Coming off the Labor Day holiday, exchange-traded funds’ (ETFs) issuers were quite busy. This week we saw four launches from such providers as BlackRock’s iShares, Direxion and venerable investment bank Goldman Sachs. Each of the four launches touched on some new and interesting segments of the overall market. Once again, investors continue to have plenty of choices when crafting their portfolios. Here’s a look at the four ETFs hitting the tape.
Here’s a look at the four ETFs hitting the tape.
Direxion Daily Silver Miners Index Bull 2X Shares (SHNY) and Direxion Daily Silver Miners Index Bear 2X Shares (DULL). Goldman Sachs TreasuryAccess 0-1 Year ETF (GBIL). iShares Edge MSCI Min Vol USA Small-Cap ETF (SMMV)
|Ticker||Name||Issuer||ETFdb Category||Expense Ratio|
|(SHNY)||Direxion Daily Silver Miners Index Bull 2X Shares||Direxion||Leveraged Equities||0.80%|
|(DULL)||Direxion Daily Silver Miners Index Bull 2X Shares||Direxion||Inverse Equities||0.80%|
|(GBIL)||Goldman Sachs TreasuryAccess 0-1 Year ETF||Goldman Sachs||Government Bonds||0.14%|
|(SMMV)||iShares Edge MSCI Min Vol USA Small-Cap ETF||iShares||Small-cap Blend Equities||0.20%|
Direxion Bets Big on Silver
Leveraged, inverse and alternatives ETF issuer Direxion continued to expand its line up of funds this week with two launches targeted at precious metals traders. Surprisingly, silver hasn’t received much attention from the ETF sponsor before. Its gold funds, like the Daily Gold Miners Index Bull 3x Shares (NUGT ), remain immensely popular with investors and traders.

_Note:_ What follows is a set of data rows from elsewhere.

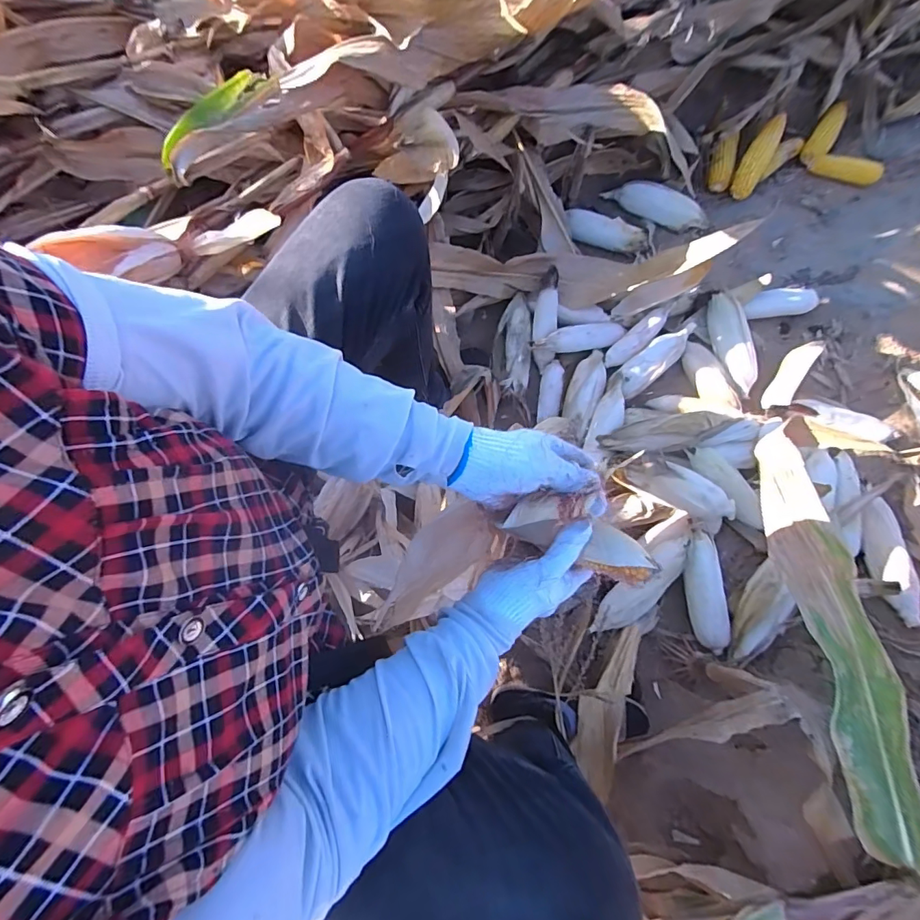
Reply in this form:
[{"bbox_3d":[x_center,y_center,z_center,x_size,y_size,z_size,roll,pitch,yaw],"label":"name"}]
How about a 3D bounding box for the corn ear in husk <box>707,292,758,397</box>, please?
[{"bbox_3d":[0.545,-0.235,0.941,0.060,0.048,0.205,-3,73,-1],"label":"corn ear in husk"}]

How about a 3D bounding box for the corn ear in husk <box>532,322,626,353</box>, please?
[{"bbox_3d":[0.236,-0.245,0.938,0.195,0.038,0.049,-11,73,-4],"label":"corn ear in husk"}]

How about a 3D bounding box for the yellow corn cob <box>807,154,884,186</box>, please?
[{"bbox_3d":[0.869,-0.654,1.062,0.150,0.037,0.044,16,73,5],"label":"yellow corn cob"}]

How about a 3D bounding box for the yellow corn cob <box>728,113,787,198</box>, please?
[{"bbox_3d":[0.655,-0.665,1.033,0.058,0.053,0.173,32,90,9],"label":"yellow corn cob"}]

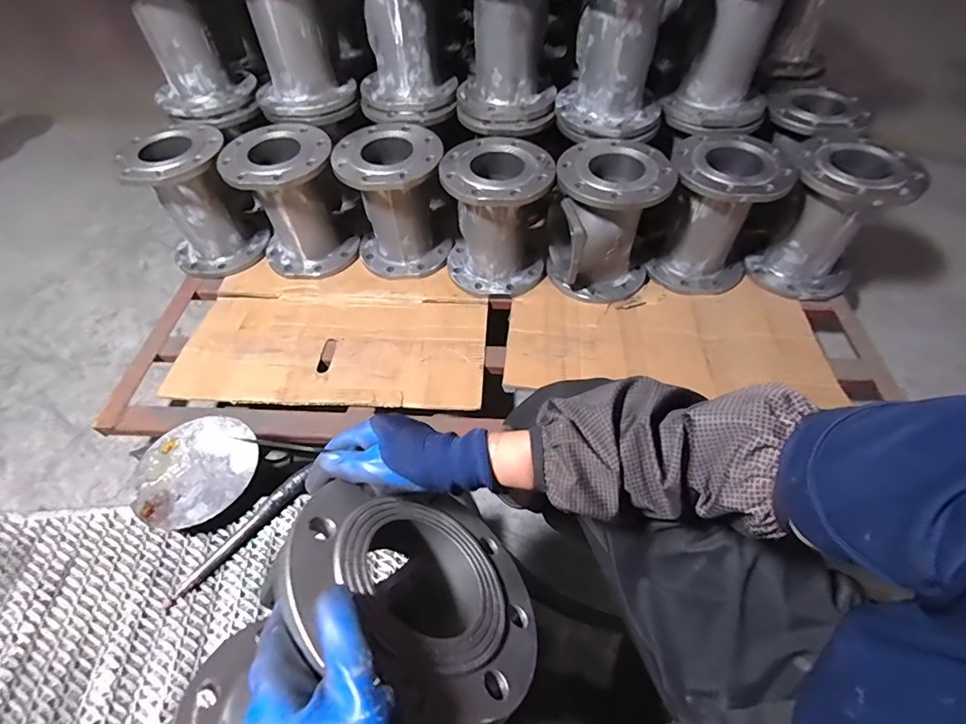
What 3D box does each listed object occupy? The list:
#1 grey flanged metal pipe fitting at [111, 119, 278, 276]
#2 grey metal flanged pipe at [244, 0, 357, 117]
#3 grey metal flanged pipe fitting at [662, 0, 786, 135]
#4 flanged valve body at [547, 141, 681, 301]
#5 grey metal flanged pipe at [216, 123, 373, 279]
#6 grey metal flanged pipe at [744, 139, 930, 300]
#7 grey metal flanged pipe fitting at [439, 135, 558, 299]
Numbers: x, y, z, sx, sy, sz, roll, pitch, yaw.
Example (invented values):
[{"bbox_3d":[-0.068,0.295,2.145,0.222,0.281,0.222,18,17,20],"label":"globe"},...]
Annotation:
[{"bbox_3d":[-0.612,-0.343,0.989,0.205,0.254,0.201,-16,54,-11],"label":"grey flanged metal pipe fitting"},{"bbox_3d":[-0.394,-0.678,0.928,0.201,0.249,0.184,-16,54,-11],"label":"grey metal flanged pipe"},{"bbox_3d":[0.488,-0.603,0.871,0.166,0.264,0.159,35,61,24],"label":"grey metal flanged pipe fitting"},{"bbox_3d":[0.249,-0.288,0.943,0.216,0.249,0.208,4,53,4],"label":"flanged valve body"},{"bbox_3d":[-0.402,-0.345,0.994,0.218,0.262,0.214,-20,55,-14],"label":"grey metal flanged pipe"},{"bbox_3d":[0.690,-0.272,0.914,0.178,0.253,0.178,-26,57,-18],"label":"grey metal flanged pipe"},{"bbox_3d":[0.027,-0.297,0.952,0.210,0.250,0.200,0,53,1],"label":"grey metal flanged pipe fitting"}]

Looking to capture a similar spark and plug the hole in its line up, Direxion launched the Direxion Daily Silver Miners Index Bull 2X Shares (SHNY) and Direxion Daily Silver Miners Index Bear 2X Shares (DULL) on September 8.
Like many of Direxion’s products, both SHNY and DULL will track an index made popular by another ‘regular’ ETF on the market – in this case, the Solactive Global Silver Miners Index. The index is a measure of the largest and most liquid miners from across the world that receive the bulk of their revenues from silver mining or silver-related activities. SHNY will provide 2x the daily exposure of the index, while DULL will allow investors to short silver miners by delivering inverse daily exposure to the index’s returns.
Interesting to note is that SHNY follows the firm’s recent trend of only doing 2x leveraged products. The perceived future regulation risks has Direxion scaling back its leveraged ETF efforts in an attempt to prevent a ban on its funds.
Expenses for the ETFs cost just 0.80%, or $80 per $10,000 invested.
Goldman Goes Short-Term
Since entering the ETF arena just a few quarters ago, Goldman Sachs has actually become a big-time player. Several of its funds have ballooned in assets, and its various smart-beta products seem to be delivering on their promises. Its new ETF will take a different approach and was most likely created as a client-demand product.
The duality of rising interest rates and low current rates is throwing many income investors for a loop. Goldman is offering a solution with its Goldman Sachs TreasuryAccess 0-1 Year ETF (GBIL).
GBIL through its index, the Citi US Treasury 0-1 Year Composite Select Index, will bet on U.S. Treasury bonds with maturities of less than 12 months. The idea is that these bonds are yielding more than a bank account, but still offer quick access to rising interest rates. Investors can get better and safer income today, while still protecting themselves for tomorrow.
Products like PIMCO’s Enhanced Short Maturity Active Exchange-Traded Fund (MINT ) follow a similar vein and have become popular cash-management products. Goldman hopes to cash in on some of that excitement. The kicker for GBIL is that it will only cost a rock-bottom 0.14% in expenses.
iShares Rounds out Low-Volatility Offerings
Finally, the week’s last launch comes from iShares. With volatility continuing to rear its ugly head, the firm has expanded on its low-volatility offerings with the iShares Edge MSCI Min Vol USA Small-Cap ETF (SMMV).
Under its rebranded iShares Edge smart-beta line, SMMV plugs a hole in its low-volatility offerings. The ETF will track the MSCI USA Small Cap Minimum Volatility (USD) Index. The index is a measure of all the small-cap stocks in the U.S. that exhibit lower volatility than the overall market. This should help to eliminate the jumpiness of the small-cap sector. With SMMV, investors now have the full range of asset classes, regions and market segments that can be exploited with a low-beta twist.
Expenses run at just 0.20%.
The Bottom Line
ETF sponsors continue to fill the gaps with their respective line ups. In the end, that’ll help investors hone in on more opportunities and craft better portfolios over the long haul. This week’s new issued certainly deliver on that front.